La invasión a Ucrania es el tercer gran golpe a la globalización en los últimos diez años. Primero fueron las guerras comerciales de Donald Trump. Luego, la pandemia, que casi paralizó los flujos de capital, bienes y personas. Y ahora, el conflicto armado en el granero de Europa y las sanciones contra Rusia han causado un shock de oferta en la economía mundial. El precio del trigo ha subido 40%, podría haber escasez de gas a fines de año en Europa y ya la hay de níquel.
En todo el mundo, empresas y consumidores están lidiando con cadenas de suministro que han demostrado –otra vez– ser demasiado frágiles para depender de ellas. Encima, el belicismo de Vladimir Putin plantea una pregunta sobre la globalización que es incómoda para los defensores del libre comercio: ¿Es prudente para las sociedades abiertas mantener relaciones económicas normales con autocracias, como Rusia y China, que violan derechos humanos, ponen en riesgo la seguridad y se tornan más amenazantes cuanto más crecen sus economías?
En principio, la respuesta es simple: las democracias deben buscar maximizar el comercio sin poner en peligro la seguridad nacional. Pero en la práctica, es algo difícil de establecer. La guerra de Rusia muestra que es necesario un profundo rediseño de las cadenas de suministro para evitar que países autocráticos hostiguen a los liberales.
Tras la caída del Muro de Berlín, se asumió que el libre comercio y la libertad conquistarían el mundo y se fortalecerían entre sí. Pero en los últimos quince años, la libertad ha estado en retirada: el porcentaje de personas que viven en democracias ha caído por debajo de 50%. En muchas autocracias, entre ellas China y el Medio Oriente, la reforma política parece improbable.
El resultado es una economía globalizada donde tales regímenes representan el 31% del PBI (sin China, el 14%). Una tercera parte de sus exportaciones de bienes se destina a democracias, de las que sale un tercio de la inversión multinacional en autocracias. La invasión rusa ha mostrado a Occidente los peligros de comerciar con adversarios.
Una inquietud es moral. Los negocios con petróleo de los Urales financiaron la represión de Putin y el aumento de su gasto militar. Otra es la seguridad, con Europa adicta al gas ruso y muchas industrias supeditadas a insumos como fertilizantes y metales. Tal dependencia podría fortalecer autocracias y debilitar democracias y exponerlas a represalias en una guerra.
Esta tensión entre la lógica del libre comercio y el respaldo al liberalismo político creará fisuras más profundas. Ya el mundo ha tenido años de caídas del comercio y de los flujos de capital (respecto del PBI). Algunas autocracias podrían buscar desacoplarse más de Occidente. China ve el colapso de la economía rusa como un experimento mal realizado del que aprender antes de considerar hacerle la guerra a Taiwán.
Si bien las autocracias tienen muy poco en común como para formar un bloque económico cohesionado, están unidas en su deseo de reducir la influencia que Occidente tiene sobre ellas, en áreas que van desde tecnología hasta reservas de divisas. Entretanto, la tentación en Occidente es virar hacia un tipo limitado de comercio con aliados militares e incluso hacia el autoabastecimiento.

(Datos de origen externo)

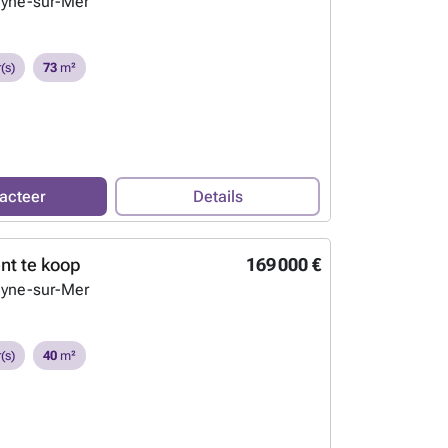
eyne-sur-Mer
(s)
73
m²
acteer
Details
t te koop
169 000 €
eyne-sur-Mer
(s)
40
m²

Un retroceso de Occidente a esferas de influencia que existían en la Guerra Fría o a la autosuficiencia sería un error muy costoso. Alrededor de US$ 3 millones de millones en inversión serían castigados por producción menos eficiente que genere inflación y perjudique los estándares de vida. También sería moralmente dudoso: la globalización ha ayudado a sacar de la pobreza a miles de millones de personas.
Y no impulsará la seguridad de las democracias; las cadenas de suministro se fortalecen con diversificación, no con concentración. En adición, al amurallarse, las democracias ricas se distanciarían de países que no deseen alinearse con Occidente, Rusia y China –y que representan el 20% del PBI mundial y dos tercios de su población–.
Entonces, ¿cómo debería reconfigurarse la globalización? En guerra, tiene sentido romper relaciones comerciales. En paz, la meta debe ser limitar las exportaciones de las tecnologías más sensibles a regímenes antiliberales. Cuando las autocracias tienen el poder de intimidar, como Rusia con su gas, el objetivo no debe ser la autosuficiencia sino exigir a las empresas diversificar proveedores y estimular la inversión en nuevas fuentes de suministro.
Basados en las exportaciones de bienes de autocracias en los que poseen el liderazgo (10% o más del mercado) y es difícil hallar sustitutos, estos puntos de estrangulamiento representan el 10% del comercio global. La lección dada por Putin es que las democracias tienen que cambiar su postura en estas áreas.
La visión de los años 90, de que el libre comercio y la libertad irían de la mano, se ha roto. Los gobiernos liberales necesitan encontrar un nuevo rumbo que combine la apertura y la seguridad, y evite que el sueño de la globalización se termine.